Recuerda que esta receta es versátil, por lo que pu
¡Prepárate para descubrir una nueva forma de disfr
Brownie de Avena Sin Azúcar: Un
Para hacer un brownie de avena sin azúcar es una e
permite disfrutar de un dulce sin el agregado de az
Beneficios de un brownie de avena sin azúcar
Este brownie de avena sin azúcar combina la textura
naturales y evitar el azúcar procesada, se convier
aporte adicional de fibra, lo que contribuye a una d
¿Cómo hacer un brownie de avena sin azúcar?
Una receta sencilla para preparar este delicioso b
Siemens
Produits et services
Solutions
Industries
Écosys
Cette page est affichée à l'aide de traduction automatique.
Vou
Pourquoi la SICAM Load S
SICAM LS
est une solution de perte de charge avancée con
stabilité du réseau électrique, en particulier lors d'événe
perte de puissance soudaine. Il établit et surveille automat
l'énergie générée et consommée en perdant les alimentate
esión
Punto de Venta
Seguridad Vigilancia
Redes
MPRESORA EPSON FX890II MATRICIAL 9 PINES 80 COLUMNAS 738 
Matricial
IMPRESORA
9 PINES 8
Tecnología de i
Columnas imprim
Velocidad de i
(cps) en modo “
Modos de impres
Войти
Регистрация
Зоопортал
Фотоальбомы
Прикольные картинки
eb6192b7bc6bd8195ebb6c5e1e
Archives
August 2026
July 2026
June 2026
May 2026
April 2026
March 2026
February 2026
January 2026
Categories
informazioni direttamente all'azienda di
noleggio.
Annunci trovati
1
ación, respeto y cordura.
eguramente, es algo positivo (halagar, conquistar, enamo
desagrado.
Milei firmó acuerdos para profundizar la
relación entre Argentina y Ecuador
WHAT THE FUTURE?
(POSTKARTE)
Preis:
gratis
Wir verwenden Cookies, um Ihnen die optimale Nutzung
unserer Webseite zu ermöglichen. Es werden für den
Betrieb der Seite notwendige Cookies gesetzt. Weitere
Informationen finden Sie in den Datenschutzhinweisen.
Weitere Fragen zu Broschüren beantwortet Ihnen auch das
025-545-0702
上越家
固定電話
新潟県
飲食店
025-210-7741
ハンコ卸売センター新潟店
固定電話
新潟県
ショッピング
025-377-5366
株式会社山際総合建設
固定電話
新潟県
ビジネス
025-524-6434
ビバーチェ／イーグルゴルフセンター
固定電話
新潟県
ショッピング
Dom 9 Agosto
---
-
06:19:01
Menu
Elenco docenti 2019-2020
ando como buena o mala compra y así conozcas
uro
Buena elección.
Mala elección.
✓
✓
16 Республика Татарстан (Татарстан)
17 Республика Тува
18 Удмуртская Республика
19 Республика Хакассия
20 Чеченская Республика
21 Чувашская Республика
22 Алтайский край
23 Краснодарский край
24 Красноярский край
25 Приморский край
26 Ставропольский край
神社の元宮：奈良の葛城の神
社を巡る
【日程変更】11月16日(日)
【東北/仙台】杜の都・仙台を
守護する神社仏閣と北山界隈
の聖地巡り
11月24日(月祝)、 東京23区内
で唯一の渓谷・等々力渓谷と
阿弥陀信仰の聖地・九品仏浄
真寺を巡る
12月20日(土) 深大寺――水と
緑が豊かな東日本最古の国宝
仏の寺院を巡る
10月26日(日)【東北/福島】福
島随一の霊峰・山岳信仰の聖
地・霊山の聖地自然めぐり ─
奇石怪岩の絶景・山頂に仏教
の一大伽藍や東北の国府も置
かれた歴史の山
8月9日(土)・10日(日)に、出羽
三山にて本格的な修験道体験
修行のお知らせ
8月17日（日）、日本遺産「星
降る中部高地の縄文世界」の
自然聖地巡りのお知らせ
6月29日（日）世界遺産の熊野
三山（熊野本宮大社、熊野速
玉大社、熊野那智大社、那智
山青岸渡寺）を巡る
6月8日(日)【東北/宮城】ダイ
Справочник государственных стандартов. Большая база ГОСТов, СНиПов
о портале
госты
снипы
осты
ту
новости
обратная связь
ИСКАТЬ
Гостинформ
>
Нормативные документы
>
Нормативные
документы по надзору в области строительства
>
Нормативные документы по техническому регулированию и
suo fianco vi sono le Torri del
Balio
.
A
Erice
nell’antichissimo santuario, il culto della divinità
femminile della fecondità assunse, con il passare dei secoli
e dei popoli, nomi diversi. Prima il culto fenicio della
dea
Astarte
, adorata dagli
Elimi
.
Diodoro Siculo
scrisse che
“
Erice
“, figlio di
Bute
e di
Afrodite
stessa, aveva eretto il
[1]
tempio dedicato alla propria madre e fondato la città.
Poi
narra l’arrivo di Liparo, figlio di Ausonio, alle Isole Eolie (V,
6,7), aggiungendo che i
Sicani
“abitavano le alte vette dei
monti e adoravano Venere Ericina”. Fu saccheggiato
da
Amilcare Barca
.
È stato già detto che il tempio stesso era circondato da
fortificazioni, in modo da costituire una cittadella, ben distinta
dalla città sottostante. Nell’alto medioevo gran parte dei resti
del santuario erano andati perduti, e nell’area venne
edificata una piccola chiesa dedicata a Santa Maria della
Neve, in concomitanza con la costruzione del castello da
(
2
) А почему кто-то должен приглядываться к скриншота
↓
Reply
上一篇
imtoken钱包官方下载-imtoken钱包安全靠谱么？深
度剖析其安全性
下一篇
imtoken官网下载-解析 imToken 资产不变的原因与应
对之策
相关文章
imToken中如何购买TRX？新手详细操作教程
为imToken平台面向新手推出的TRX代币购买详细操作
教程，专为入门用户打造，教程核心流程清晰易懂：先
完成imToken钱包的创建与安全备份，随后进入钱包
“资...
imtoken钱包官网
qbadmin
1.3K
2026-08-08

#### Problem requirements:
Would you copy the data exactly as shown above?

#### Solution to this task:
Recuerda que esta receta es versátil, por lo que pu
¡Prepárate para descubrir una nueva forma de disfr
Brownie de Avena Sin Azúcar: Un
Para hacer un brownie de avena sin azúcar es una e
permite disfrutar de un dulce sin el agregado de az
Beneficios de un brownie de avena sin azúcar
Este brownie de avena sin azúcar combina la textura
naturales y evitar el azúcar procesada, se convier
aporte adicional de fibra, lo que contribuye a una d
¿Cómo hacer un brownie de avena sin azúcar?
Una receta sencilla para preparar este delicioso b
Siemens
Produits et services
Solutions
Industries
Écosys
Cette page est affichée à l'aide de traduction automatique.
Vou
Pourquoi la SICAM Load S
SICAM LS
est une solution de perte de charge avancée con
stabilité du réseau électrique, en particulier lors d'événe
perte de puissance soudaine. Il établit et surveille automat
l'énergie générée et consommée en perdant les alimentate
esión
Punto de Venta
Seguridad Vigilancia
Redes
MPRESORA EPSON FX890II MATRICIAL 9 PINES 80 COLUMNAS 738 
Matricial
IMPRESORA
9 PINES 8
Tecnología de i
Columnas imprim
Velocidad de i
(cps) en modo “
Modos de impres
Войти
Регистрация
Зоопортал
Фотоальбомы
Прикольные картинки
eb6192b7bc6bd8195ebb6c5e1e
Archives
August 2026
July 2026
June 2026
May 2026
April 2026
March 2026
February 2026
January 2026
Categories
informazioni direttamente all'azienda di
noleggio.
Annunci trovati
1
ación, respeto y cordura.
eguramente, es algo positivo (halagar, conquistar, enamo
desagrado.
Milei firmó acuerdos para profundizar la
relación entre Argentina y Ecuador
WHAT THE FUTURE?
(POSTKARTE)
Preis:
gratis
Wir verwenden Cookies, um Ihnen die optimale Nutzung
unserer Webseite zu ermöglichen. Es werden für den
Betrieb der Seite notwendige Cookies gesetzt. Weitere
Informationen finden Sie in den Datenschutzhinweisen.
Weitere Fragen zu Broschüren beantwortet Ihnen auch das
025-545-0702
上越家
固定電話
新潟県
飲食店
025-210-7741
ハンコ卸売センター新潟店
固定電話
新潟県
ショッピング
025-377-5366
株式会社山際総合建設
固定電話
新潟県
ビジネス
025-524-6434
ビバーチェ／イーグルゴルフセンター
固定電話
新潟県
ショッピング
Dom 9 Agosto
---
-
06:19:01
Menu
Elenco docenti 2019-2020
ando como buena o mala compra y así conozcas
uro
Buena elección.
Mala elección.
✓
✓
16 Республика Татарстан (Татарстан)
17 Республика Тува
18 Удмуртская Республика
19 Республика Хакассия
20 Чеченская Республика
21 Чувашская Республика
22 Алтайский край
23 Краснодарский край
24 Красноярский край
25 Приморский край
26 Ставропольский край
神社の元宮：奈良の葛城の神
社を巡る
【日程変更】11月16日(日)
【東北/仙台】杜の都・仙台を
守護する神社仏閣と北山界隈
の聖地巡り
11月24日(月祝)、 東京23区内
で唯一の渓谷・等々力渓谷と
阿弥陀信仰の聖地・九品仏浄
真寺を巡る
12月20日(土) 深大寺――水と
緑が豊かな東日本最古の国宝
仏の寺院を巡る
10月26日(日)【東北/福島】福
島随一の霊峰・山岳信仰の聖
地・霊山の聖地自然めぐり ─
奇石怪岩の絶景・山頂に仏教
の一大伽藍や東北の国府も置
かれた歴史の山
8月9日(土)・10日(日)に、出羽
三山にて本格的な修験道体験
修行のお知らせ
8月17日（日）、日本遺産「星
降る中部高地の縄文世界」の
自然聖地巡りのお知らせ
6月29日（日）世界遺産の熊野
三山（熊野本宮大社、熊野速
玉大社、熊野那智大社、那智
山青岸渡寺）を巡る
6月8日(日)【東北/宮城】ダイ
Справочник государственных стандартов. Большая база ГОСТов, СНиПов
о портале
госты
снипы
осты
ту
новости
обратная связь
ИСКАТЬ
Гостинформ
>
Нормативные документы
>
Нормативные
документы по надзору в области строительства
>
Нормативные документы по техническому регулированию и
suo fianco vi sono le Torri del
Balio
.
A
Erice
nell’antichissimo santuario, il culto della divinità
femminile della fecondità assunse, con il passare dei secoli
e dei popoli, nomi diversi. Prima il culto fenicio della
dea
Astarte
, adorata dagli
Elimi
.
Diodoro Siculo
scrisse che
“
Erice
“, figlio di
Bute
e di
Afrodite
stessa, aveva eretto il
[1]
tempio dedicato alla propria madre e fondato la città.
Poi
narra l’arrivo di Liparo, figlio di Ausonio, alle Isole Eolie (V,
6,7), aggiungendo che i
Sicani
“abitavano le alte vette dei
monti e adoravano Venere Ericina”. Fu saccheggiato
da
Amilcare Barca
.
È stato già detto che il tempio stesso era circondato da
fortificazioni, in modo da costituire una cittadella, ben distinta
dalla città sottostante. Nell’alto medioevo gran parte dei resti
del santuario erano andati perduti, e nell’area venne
edificata una piccola chiesa dedicata a Santa Maria della
Neve, in concomitanza con la costruzione del castello da
(
2
) А почему кто-то должен приглядываться к скриншота
↓
Reply
上一篇
imtoken钱包官方下载-imtoken钱包安全靠谱么？深
度剖析其安全性
下一篇
imtoken官网下载-解析 imToken 资产不变的原因与应
对之策
相关文章
imToken中如何购买TRX？新手详细操作教程
为imToken平台面向新手推出的TRX代币购买详细操作
教程，专为入门用户打造，教程核心流程清晰易懂：先
完成imToken钱包的创建与安全备份，随后进入钱包
“资...
imtoken钱包官网
qbadmin
1.3K
2026-08-08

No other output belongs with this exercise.